Wenn wir nach Lösungen suchen, sollte ein Problem nicht ausgelassen werden: Der effektivste Weg für den Umweltschutz besteht darin, die Stoffdurchsätze durch längere Lebensdauer zu verlangsamen. Dies kann durch höhere Reparaturfreundlichkeit, mehr Nachrüstmöglichkeiten, langsameren Modellwechsel und mehr Designtreue erreicht werden. Da damit zugleich Absatz- und Wachstumseinbußen (und Arbeitsplatz-Verluste) verbunden sind, bleibt die Umsetzung dieser Forderung zumeist aus.

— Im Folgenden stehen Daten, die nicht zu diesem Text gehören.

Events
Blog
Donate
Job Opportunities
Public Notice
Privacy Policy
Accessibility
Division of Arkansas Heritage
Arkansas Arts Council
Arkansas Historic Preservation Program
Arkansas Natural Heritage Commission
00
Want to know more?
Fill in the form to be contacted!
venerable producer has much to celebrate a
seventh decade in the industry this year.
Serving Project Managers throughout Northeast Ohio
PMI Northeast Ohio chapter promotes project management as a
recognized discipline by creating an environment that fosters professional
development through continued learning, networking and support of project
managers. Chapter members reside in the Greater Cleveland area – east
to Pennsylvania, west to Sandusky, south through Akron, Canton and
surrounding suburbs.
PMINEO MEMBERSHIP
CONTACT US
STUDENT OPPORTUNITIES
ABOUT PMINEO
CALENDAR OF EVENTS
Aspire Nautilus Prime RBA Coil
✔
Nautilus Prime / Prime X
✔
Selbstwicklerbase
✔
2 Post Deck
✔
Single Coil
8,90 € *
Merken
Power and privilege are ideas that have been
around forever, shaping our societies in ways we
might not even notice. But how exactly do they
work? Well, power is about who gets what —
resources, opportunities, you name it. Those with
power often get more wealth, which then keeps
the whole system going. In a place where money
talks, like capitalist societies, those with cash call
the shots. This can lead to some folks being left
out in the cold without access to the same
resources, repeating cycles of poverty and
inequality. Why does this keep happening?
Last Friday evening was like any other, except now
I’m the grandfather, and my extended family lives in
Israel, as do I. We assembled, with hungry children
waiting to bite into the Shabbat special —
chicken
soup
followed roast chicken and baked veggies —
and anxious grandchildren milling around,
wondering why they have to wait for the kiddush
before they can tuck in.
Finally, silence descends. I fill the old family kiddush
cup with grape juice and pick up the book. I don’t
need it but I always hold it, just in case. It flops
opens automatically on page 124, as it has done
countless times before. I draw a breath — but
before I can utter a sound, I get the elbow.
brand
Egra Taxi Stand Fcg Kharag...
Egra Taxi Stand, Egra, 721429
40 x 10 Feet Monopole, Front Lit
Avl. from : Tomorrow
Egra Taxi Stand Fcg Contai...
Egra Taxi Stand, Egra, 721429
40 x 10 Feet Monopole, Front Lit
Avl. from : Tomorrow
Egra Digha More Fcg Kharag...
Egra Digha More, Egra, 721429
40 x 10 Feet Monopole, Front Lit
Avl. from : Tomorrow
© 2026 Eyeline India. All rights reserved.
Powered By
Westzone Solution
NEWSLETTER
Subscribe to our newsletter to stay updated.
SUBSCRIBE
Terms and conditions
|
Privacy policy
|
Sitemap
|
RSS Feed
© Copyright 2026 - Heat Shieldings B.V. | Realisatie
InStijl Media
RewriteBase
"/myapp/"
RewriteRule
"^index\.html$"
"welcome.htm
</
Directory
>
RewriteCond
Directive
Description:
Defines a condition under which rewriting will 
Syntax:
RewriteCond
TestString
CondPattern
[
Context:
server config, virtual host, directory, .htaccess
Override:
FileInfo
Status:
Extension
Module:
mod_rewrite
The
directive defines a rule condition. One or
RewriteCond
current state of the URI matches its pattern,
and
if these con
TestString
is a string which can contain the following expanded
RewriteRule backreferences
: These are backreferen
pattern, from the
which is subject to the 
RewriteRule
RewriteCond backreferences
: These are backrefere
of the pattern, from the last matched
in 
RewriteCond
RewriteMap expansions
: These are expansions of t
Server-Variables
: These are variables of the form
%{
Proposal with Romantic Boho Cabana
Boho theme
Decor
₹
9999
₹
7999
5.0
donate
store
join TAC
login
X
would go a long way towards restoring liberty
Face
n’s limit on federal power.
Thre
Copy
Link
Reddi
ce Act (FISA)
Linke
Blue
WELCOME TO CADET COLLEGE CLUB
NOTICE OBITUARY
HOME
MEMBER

Denn dies widerspricht der Logik der geltenden ökonomischen Mechanismen und Leitbilder - und sie betreffen uns alle.

Ich vermute, daß viele Umweltprobleme - auch über den Fall Computerschrott hinaus - sich aus einem falschen Leitbilder - und sie betreffen uns alle.

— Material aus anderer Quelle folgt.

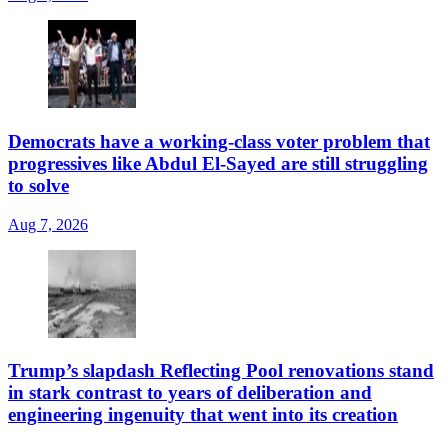
Democrats have a working-class voter problem that
progressives like Abdul El-Sayed are still struggling
to solve
Aug 7, 2026
Trump’s slapdash Reflecting Pool renovations stand
in stark contrast to years of deliberation and
engineering ingenuity that went into its creation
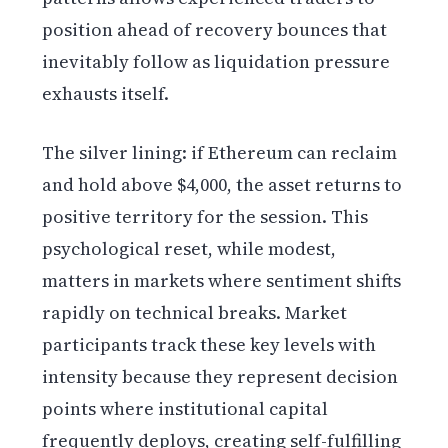
position ahead of recovery bounces that
inevitably follow as liquidation pressure
exhausts itself.
The silver lining: if Ethereum can reclaim
and hold above $4,000, the asset returns to
positive territory for the session. This
psychological reset, while modest,
matters in markets where sentiment shifts
rapidly on technical breaks. Market
participants track these key levels with
intensity because they represent decision
points where institutional capital
frequently deploys, creating self-fulfilling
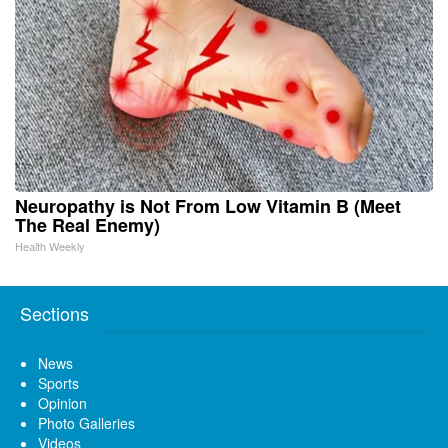
Neuropathy is Not From Low Vitamin B (Meet
The Real Enemy)
Health Weekly
Sections
News
Sports
Opinion
Photo Galleries
Videos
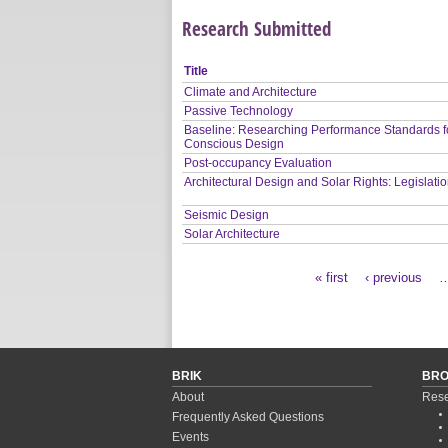
Research Submitted
Title
Climate and Architecture
Passive Technology
Baseline: Researching Performance Standards f
Conscious Design
Post-occupancy Evaluation
Architectural Design and Solar Rights: Legislati
Seismic Design
Solar Architecture
« first
‹ previous
Pages
BRIK
BR
About
Rese
Frequently Asked Questions
Events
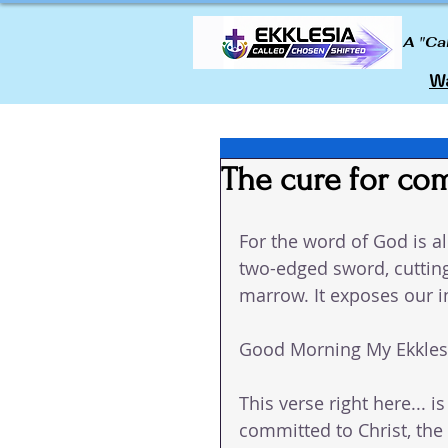
A "Ca
Wa
The cure for co
For the word of God is al
two-edged sword, cutting
marrow. It exposes our 
Good Morning My Ekklesi
This verse right here... 
committed to Christ, the 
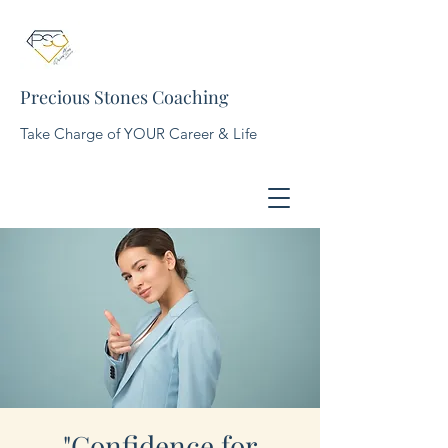
Precious Stones Coaching
Take Charge of YOUR Career & Life
"Confidence for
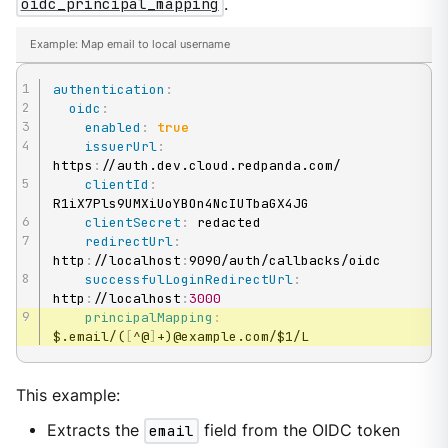
oidc_principal_mapping
.
Example: Map email to local username
authentication
:
oidc
:
enabled
:
true
issuerUrl
:
https
:
//auth.dev.cloud.redpanda.com/

clientId
:
R1iX7Pls9UMXiUoYBOn4NcIUTbaGX4JG

clientSecret
:
 redacted

redirectUrl
:
http
:
//localhost
:
9090/auth/callbacks/oidc

successfulLoginRedirectUrl
:
http
:
//localhost
:
3000
principalMapping
:
$.email/(
[
^@
]
+)@example.com/$1/L
This example:
Extracts the
email
field from the OIDC token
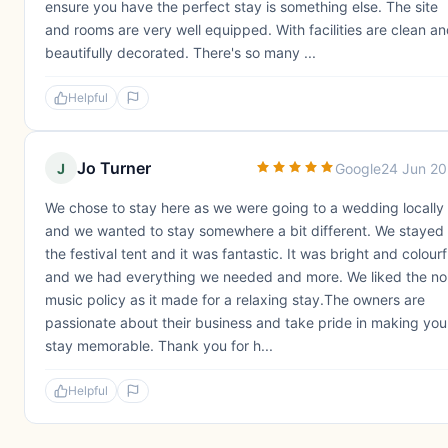
ensure you have the perfect stay is something else. The site
and rooms are very well equipped. With facilities are clean a
beautifully decorated. There's so many ...
Helpful
Jo Turner
J
Google
24 Jun 2
We chose to stay here as we were going to a wedding locally
and we wanted to stay somewhere a bit different. We stayed 
the festival tent and it was fantastic. It was bright and colourf
and we had everything we needed and more. We liked the no
music policy as it made for a relaxing stay.The owners are
passionate about their business and take pride in making you
stay memorable. Thank you for h...
Helpful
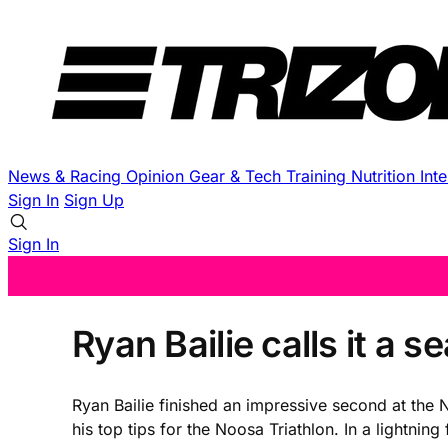
News & Racing
Opinion
Gear & Tech
Training
Nutrition
Int
Sign In
Sign Up
Sign In
Ryan Bailie calls it a 
Ryan Bailie finished an impressive second at the N
his top tips for the Noosa Triathlon. In a lightnin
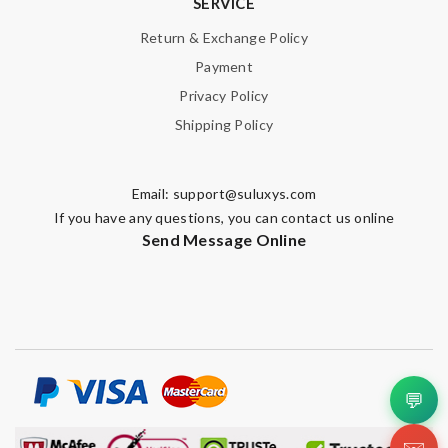
SERVICE
Return & Exchange Policy
Payment
Privacy Policy
Shipping Policy
Email:
support@suluxys.com
If you have any questions, you can contact us online
Send Message Online
💬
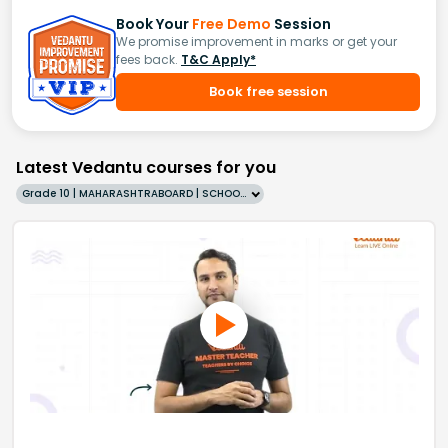
Book Your
Free Demo
Session
We promise improvement in marks or get your
fees back.
T&C Apply*
Book free session
Latest Vedantu courses for you
Grade 10 | MAHARASHTRABOARD | SCHOOL | English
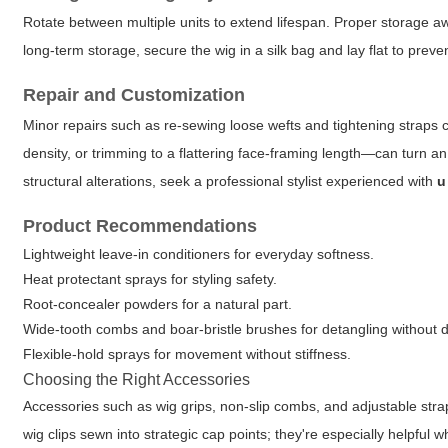
Rotate between multiple units to extend lifespan. Proper storage a
long-term storage, secure the wig in a silk bag and lay flat to pre
Repair and Customization
Minor repairs such as re-sewing loose wefts and tightening straps ca
density, or trimming to a flattering face-framing length—can turn an
structural alterations, seek a professional stylist experienced with
u
Product Recommendations
Lightweight leave-in conditioners for everyday softness.
Heat protectant sprays for styling safety.
Root-concealer powders for a natural part.
Wide-tooth combs and boar-bristle brushes for detangling without
Flexible-hold sprays for movement without stiffness.
Choosing the Right Accessories
Accessories such as wig grips, non-slip combs, and adjustable strap
wig clips sewn into strategic cap points; they're especially helpful wh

Ich vermute, daß viele Umweltprobleme - auch über den Fall Computerschrott hinaus - sich aus einem falschen Leitbild ergeben. Es hat uns vor langer Zeit auf einen Irrweg geführt: Der Mensch, der den Industrialisierungsprozeß vorangetrieben hat, hat offensichtlich übersehen, daß Materie nicht verlorengehen kann. Für ihn gehen Roh- und Betriebsstoffe wie auch die eingesetzte Energie bei der Produktion unter. So hat es uns die Ökonomie seit Jahrzehnten gelehrt: Entweder sie gehen in das Produkt ein, dann sind sie rechtlich Bestandteil des Produkts und können nicht Gegenstand besonderer Rechte sein - so auch das Bürgerliche Gesetzbuch - oder es fallen Abfälle an, die dann wertlos für den Betrieb sind. Die betriebliche Rechnungslegung ist buchstäblich blind für alles, was wertlos ist.

Und das ist eben alles, was man kostenlos bekommt oder abgeben kann. Entsprechend verhält es sich beim Konsum.

Der Industrialisierungsprozeß wird unter der Leitlinie der Unendlichkeit von Produktion und Konsum veranstaltet. Kapital und Arbeit werden mit technischem Fortschritt kombiniert, während sich Energie und Materie der Natur entnehmen und ihr vermeintlich ohne Reue wieder zurückgeben lassen. Naturkapital ist kein betriebswirtschaftlich relevanter Faktor. Er geht weder in die Rechnungslegung ein, noch ist darüber in den meisten Fällen in anderer Weise Rechenschaft abzulegen. Solange wir dies nicht überdenken und Konsequenzen ziehen, werden unsere Erfolge im Bereich Umwelt bescheiden bleiben.

Ich fürchte, die in vielen Metaphern zum Ausdruck kommende Denkweise hält die DV-Anwender davon ab, auch für ihren Verantwortungsbereich diese grundsätzlichen Fragen zu stellen - beispielsweise auch die Frage: Ist der Computer nicht heute das Steuerungsinstrument einer Methode der Industrialisierung, die vom Verbrauch der Natur lebt?

*Dies sind Öle, Fette, Batterien, Kondensatoren, Magnet- und Farbbänder, Leiterplatten mit ihrer Mischung aus Edelmetalleln, Kunststoffen und Flammschutzmitteln, gemischte, nicht metallfrei zu erhaltende Kunststoff-Fraktionen sowie die cadmium- und strontiumhaltigen Bildröhren.